This article originally appeared on Forbes.  The original article can be found at:  click here

Picture this: Your spouse’s small business goes bankrupt, and your spouse along with it. (Or worse: You go bankrupt, and you have to tell your spouse about it.) You hang on to the house and some other assets that are in your name, but even so, your financial picture isn’t pretty. The sizeable tax refund you receive is more than happily received — it’s a lifeline.

Then an overzealous bankruptcy trustee tries to take it away.

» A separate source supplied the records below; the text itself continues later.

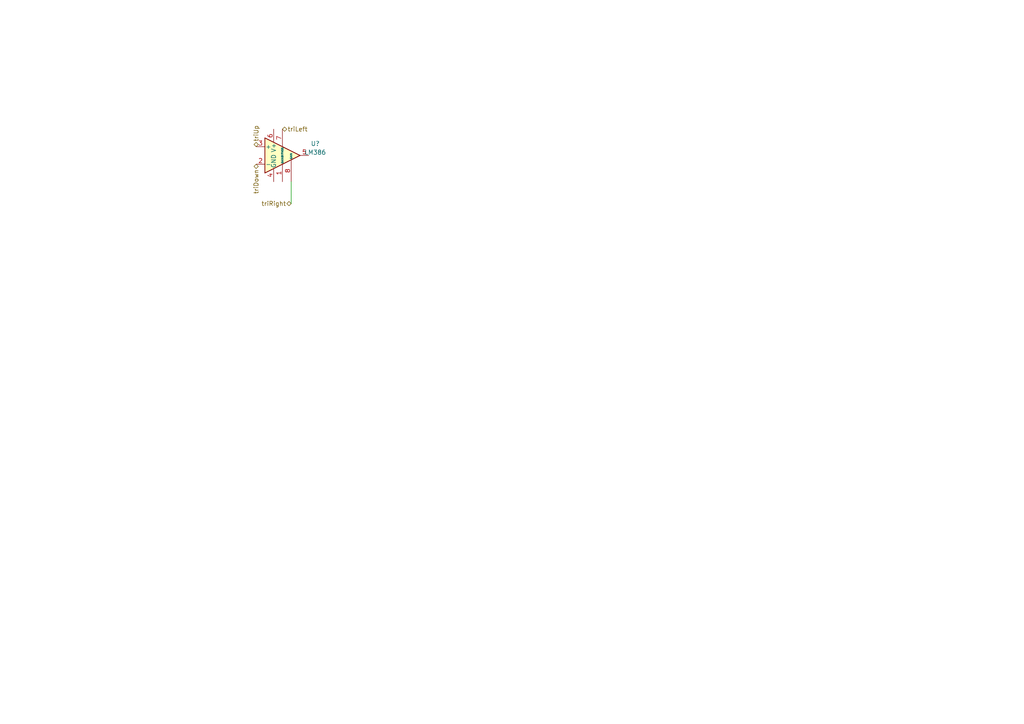
<source format=kicad_sch>
(kicad_sch (version 20230121) (generator eeschema)

  (uuid 3cc69c42-0557-44bd-ade9-20537d35a06f)

  (paper "A4")

  


  (wire (pts (xy 84.455 52.705) (xy 84.455 59.055))
    (stroke (width 0) (type default))
    (uuid f602fbfd-016e-46c0-b9fc-706ef19b61af)
  )

  (hierarchical_label "triDown" (shape tri_state) (at 74.295 47.625 270) (fields_autoplaced)
    (effects (font (size 1.27 1.27)) (justify right))
    (uuid 3cfd8089-e0a2-455c-a7ff-0f147557cf4f)
  )
  (hierarchical_label "triRight" (shape tri_state) (at 84.455 59.055 180) (fields_autoplaced)
    (effects (font (size 1.27 1.27)) (justify right))
    (uuid 83d36e50-7a15-4deb-8f34-186b607690ed)
  )
  (hierarchical_label "triUp" (shape tri_state) (at 74.295 42.545 90) (fields_autoplaced)
    (effects (font (size 1.27 1.27)) (justify left))
    (uuid daf0f135-1bbd-46da-b753-c5f500bbfe23)
  )
  (hierarchical_label "triLeft" (shape tri_state) (at 81.915 37.465 0) (fields_autoplaced)
    (effects (font (size 1.27 1.27)) (justify left))
    (uuid ff09df5a-acb5-4fbd-acba-9525261a6cda)
  )

  (symbol (lib_id "Amplifier_Audio:LM386") (at 81.915 45.085 0) (unit 1)
    (in_bom yes) (on_board yes) (dnp no) (fields_autoplaced)
    (uuid 88482374-8093-4f63-8c4a-1ba67ba3b973)
    (property "Reference" "U?" (at 91.44 41.6561 0)
      (effects (font (size 1.27 1.27)))
    )
    (property "Value" "LM386" (at 91.44 44.1961 0)
      (effects (font (size 1.27 1.27)))
    )
    (property "Footprint" "" (at 84.455 42.545 0)
      (effects (font (size 1.27 1.27)) hide)
    )
    (property "Datasheet" "http://www.ti.com/lit/ds/symlink/lm386.pdf" (at 86.995 40.005 0)
      (effects (font (size 1.27 1.27)) hide)
    )
    (pin "1" (uuid 0fa06b20-4f91-46c1-b8d3-9c90acc98cbf))
    (pin "2" (uuid 9912cce5-9084-4155-892b-223cbb2328bf))
    (pin "3" (uuid 271e7361-78ad-41a7-85ab-6c84743852ab))
    (pin "4" (uuid 34875ee9-9680-4eef-8101-d131fb9895a1))
    (pin "5" (uuid 18f4ae91-bd60-4373-862e-adc16aa4c43c))
    (pin "6" (uuid 045e205d-5186-41fb-a7eb-59880d10b9ad))
    (pin "7" (uuid 275da623-34c4-406b-9482-0d56800c86da))
    (pin "8" (uuid dfb06c08-6d9b-4f41-87ef-660b9c45dd9b))
    (instances
      (project "HierarchyTest"
        (path "/dc20b726-2806-4869-81d9-be0d53dc7b3c/b71bc89d-e7da-4763-abcb-c8f12d7b61c1"
          (reference "U?") (unit 1)
        )
        (path "/dc20b726-2806-4869-81d9-be0d53dc7b3c/2fd7f3ae-9703-440c-be99-f9a6c46a86d5"
          (reference "U?") (unit 1)
        )
        (path "/dc20b726-2806-4869-81d9-be0d53dc7b3c/843363f1-77d3-4dd9-808a-96bee88026f6"
          (reference "U?") (unit 1)
        )
        (path "/dc20b726-2806-4869-81d9-be0d53dc7b3c/f98b9673-ea14-40ad-94e8-91c50d83c874"
          (reference "U?") (unit 1)
        )
      )
    )
  )
)

</source>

That’s exactly the situation a client of mine was in recently. When they called me, they thought they had already lost. What happened next shows how important it is for business owners to know and advocate for their rights, and how helpful an experienced bankruptcy lawyer can be.

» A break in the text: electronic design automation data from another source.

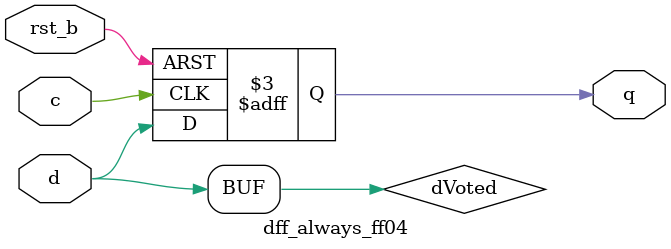
<source format=sv>

module dff_always_ff04
  (input  logic d,
   input  logic rst_b,
   input  logic c,
   output logic q);

  // tmrg default triplicate
  wire dVoted=d;

  always_ff @(posedge c or negedge rst_b)
    if (!rst_b) q <= 1'b0;
    else        q <=dVoted;

endmodule

</source>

Federal Bankruptcy Law Protects A Spouse’s Assets

Crucial to this case was understanding the difference between the debtor spouse’s obligations during bankruptcy and the voluntary contributions a non-debtor spouse may have made to the bankruptcy plan. In other words, the spouse who goes bankrupt may be required to fork over their entire tax refund (if they haven’t properly separated their personal assets from the finances of their bankrupt business), but the spouse who isn’t bankrupt gets to keep theirs.

For married couples filing a joint federal tax return, this means the non-bankrupt spouse gets to keep 50% of the total refund.

This is true no matter what proportion of income each spouse earned. Even if the non-debtor spouse earned no income at all during a given year, they’re entitled to half the refund from a joint return.

In my client’s case, Mr. B went bankrupt, along with his business, but Mrs. B didn’t. Mrs. B did, however, agree to contribute her income to Mr. B’s bankruptcy plan — a decision that was 100% voluntary. Bankruptcy is one of the most stressful events a marriage can undergo. Mrs. B wanted to help her husband move past his bankruptcy, which is a natural inclination the law ought to reward, not punish.